### Page segmentation data
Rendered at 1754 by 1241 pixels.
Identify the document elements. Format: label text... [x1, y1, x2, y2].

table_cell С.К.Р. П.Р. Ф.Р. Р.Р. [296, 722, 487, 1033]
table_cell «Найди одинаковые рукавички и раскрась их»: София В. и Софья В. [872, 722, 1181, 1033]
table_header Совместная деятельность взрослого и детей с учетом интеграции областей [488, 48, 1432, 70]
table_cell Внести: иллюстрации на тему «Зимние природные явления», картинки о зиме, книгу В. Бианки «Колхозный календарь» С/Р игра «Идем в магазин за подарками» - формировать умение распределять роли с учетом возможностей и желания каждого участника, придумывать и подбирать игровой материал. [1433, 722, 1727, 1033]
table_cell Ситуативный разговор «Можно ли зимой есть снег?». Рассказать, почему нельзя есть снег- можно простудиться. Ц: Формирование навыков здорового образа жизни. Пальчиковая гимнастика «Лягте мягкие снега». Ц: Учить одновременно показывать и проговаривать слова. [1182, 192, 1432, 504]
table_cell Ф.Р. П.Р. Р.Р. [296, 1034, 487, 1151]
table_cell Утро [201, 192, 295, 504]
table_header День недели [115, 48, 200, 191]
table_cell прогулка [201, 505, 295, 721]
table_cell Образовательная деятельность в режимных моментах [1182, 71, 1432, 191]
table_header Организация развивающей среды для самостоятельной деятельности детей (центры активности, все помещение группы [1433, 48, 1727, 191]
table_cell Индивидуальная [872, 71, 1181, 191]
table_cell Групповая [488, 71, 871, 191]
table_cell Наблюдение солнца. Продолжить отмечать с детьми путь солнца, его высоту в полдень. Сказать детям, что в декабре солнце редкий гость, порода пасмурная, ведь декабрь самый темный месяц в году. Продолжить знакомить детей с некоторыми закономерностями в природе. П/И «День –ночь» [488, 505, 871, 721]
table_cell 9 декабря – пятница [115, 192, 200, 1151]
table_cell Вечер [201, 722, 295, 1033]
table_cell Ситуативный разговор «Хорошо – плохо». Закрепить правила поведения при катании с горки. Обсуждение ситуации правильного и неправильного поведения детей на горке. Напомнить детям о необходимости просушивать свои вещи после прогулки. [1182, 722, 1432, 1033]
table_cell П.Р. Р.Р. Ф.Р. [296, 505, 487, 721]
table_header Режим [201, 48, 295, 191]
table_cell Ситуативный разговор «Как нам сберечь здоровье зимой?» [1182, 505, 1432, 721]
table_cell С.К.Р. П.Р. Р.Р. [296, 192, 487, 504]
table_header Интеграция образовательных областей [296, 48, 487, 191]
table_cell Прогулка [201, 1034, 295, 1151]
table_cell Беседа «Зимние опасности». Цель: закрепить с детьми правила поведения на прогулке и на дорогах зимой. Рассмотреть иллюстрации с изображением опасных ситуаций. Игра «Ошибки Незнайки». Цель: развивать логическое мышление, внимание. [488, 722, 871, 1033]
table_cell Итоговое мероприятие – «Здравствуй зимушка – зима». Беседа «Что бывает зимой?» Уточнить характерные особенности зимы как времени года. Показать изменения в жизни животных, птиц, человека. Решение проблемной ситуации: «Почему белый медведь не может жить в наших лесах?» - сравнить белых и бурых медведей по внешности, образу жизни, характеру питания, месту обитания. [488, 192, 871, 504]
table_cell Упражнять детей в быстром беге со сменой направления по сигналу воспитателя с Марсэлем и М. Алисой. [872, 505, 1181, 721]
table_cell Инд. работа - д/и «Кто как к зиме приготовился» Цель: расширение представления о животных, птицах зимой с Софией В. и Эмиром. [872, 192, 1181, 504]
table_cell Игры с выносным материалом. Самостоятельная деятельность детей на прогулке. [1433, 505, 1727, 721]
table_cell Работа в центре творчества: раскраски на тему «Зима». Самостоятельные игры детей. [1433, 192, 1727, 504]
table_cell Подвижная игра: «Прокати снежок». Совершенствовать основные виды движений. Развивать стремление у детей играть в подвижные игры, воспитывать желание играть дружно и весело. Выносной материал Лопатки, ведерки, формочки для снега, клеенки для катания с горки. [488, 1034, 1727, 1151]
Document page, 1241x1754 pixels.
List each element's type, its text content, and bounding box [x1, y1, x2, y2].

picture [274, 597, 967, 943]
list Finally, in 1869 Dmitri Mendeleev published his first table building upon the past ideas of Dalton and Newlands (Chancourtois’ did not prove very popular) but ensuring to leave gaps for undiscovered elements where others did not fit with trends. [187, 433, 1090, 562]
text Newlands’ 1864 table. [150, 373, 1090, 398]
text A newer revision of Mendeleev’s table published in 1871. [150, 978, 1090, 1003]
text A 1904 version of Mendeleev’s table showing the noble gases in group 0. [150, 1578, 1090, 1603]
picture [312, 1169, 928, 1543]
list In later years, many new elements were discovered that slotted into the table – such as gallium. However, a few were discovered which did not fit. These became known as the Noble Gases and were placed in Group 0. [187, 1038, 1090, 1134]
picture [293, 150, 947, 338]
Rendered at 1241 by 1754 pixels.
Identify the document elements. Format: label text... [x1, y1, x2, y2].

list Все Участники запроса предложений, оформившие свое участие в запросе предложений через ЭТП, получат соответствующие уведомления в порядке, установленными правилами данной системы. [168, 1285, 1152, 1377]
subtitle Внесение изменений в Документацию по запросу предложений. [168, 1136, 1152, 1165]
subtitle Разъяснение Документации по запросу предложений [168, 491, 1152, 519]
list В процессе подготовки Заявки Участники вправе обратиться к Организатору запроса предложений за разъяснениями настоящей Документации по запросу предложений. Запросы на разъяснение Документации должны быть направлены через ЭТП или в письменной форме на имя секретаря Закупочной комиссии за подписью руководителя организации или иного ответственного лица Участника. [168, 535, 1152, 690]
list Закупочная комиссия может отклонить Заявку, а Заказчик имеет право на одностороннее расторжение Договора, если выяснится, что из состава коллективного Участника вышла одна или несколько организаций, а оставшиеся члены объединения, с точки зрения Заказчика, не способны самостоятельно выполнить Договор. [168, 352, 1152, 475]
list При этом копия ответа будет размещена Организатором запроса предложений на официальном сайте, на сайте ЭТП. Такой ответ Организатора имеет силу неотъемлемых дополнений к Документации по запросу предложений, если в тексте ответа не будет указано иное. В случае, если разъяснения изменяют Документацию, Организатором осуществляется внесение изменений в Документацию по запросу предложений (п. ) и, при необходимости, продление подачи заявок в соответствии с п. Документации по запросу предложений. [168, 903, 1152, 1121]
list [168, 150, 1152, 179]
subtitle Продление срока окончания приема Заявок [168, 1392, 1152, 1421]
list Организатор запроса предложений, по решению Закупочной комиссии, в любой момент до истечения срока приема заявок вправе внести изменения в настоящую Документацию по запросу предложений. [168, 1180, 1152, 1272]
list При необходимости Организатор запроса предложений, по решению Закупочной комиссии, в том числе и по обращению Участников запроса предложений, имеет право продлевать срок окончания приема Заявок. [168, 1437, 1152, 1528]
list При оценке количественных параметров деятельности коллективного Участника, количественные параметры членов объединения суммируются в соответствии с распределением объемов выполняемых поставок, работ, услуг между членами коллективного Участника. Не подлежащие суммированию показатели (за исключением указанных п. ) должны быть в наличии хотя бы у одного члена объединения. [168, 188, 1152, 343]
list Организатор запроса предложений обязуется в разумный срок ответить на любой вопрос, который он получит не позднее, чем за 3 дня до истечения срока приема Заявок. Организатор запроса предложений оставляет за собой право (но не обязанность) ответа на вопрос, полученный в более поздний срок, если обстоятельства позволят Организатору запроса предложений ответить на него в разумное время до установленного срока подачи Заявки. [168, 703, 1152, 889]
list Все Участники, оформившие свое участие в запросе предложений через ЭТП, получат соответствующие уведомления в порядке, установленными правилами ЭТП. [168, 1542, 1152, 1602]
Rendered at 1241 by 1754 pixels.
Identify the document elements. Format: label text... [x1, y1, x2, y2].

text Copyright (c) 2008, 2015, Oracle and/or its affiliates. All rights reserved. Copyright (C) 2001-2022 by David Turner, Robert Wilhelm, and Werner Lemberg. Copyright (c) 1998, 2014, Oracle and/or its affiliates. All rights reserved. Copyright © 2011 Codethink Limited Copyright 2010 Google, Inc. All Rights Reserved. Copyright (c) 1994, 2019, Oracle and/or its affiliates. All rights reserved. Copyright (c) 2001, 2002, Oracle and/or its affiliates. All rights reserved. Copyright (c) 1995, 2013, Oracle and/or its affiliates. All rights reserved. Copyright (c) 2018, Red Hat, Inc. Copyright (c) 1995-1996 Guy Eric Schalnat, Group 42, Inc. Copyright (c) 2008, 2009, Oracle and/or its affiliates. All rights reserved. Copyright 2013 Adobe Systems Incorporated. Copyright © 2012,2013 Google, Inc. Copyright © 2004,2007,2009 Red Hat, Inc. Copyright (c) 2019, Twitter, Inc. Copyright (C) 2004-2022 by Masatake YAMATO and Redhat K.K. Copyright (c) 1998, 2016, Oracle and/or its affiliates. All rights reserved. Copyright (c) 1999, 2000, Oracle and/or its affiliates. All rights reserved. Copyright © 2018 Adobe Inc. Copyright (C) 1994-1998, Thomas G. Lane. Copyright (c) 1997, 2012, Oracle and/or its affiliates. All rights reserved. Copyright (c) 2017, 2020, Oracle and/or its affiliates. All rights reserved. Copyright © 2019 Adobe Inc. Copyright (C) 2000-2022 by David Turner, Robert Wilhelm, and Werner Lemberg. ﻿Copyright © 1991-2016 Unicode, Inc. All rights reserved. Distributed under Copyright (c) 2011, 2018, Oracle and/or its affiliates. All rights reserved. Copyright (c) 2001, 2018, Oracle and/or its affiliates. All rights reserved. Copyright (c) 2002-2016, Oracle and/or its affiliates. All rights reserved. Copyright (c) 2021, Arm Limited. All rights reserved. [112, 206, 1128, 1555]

### What to do
Every line that contains the string "published" should be returned from the data.

### Task answer
list Finally, in 1869 Dmitri Mendeleev published his first table building upon the past ideas of Dalton and Newlands (Chancourtois’ did not prove very popular) but ensuring to leave gaps for undiscovered elements where others did not fit with trends. [187, 433, 1090, 562]
text A newer revision of Mendeleev’s table published in 1871. [150, 978, 1090, 1003]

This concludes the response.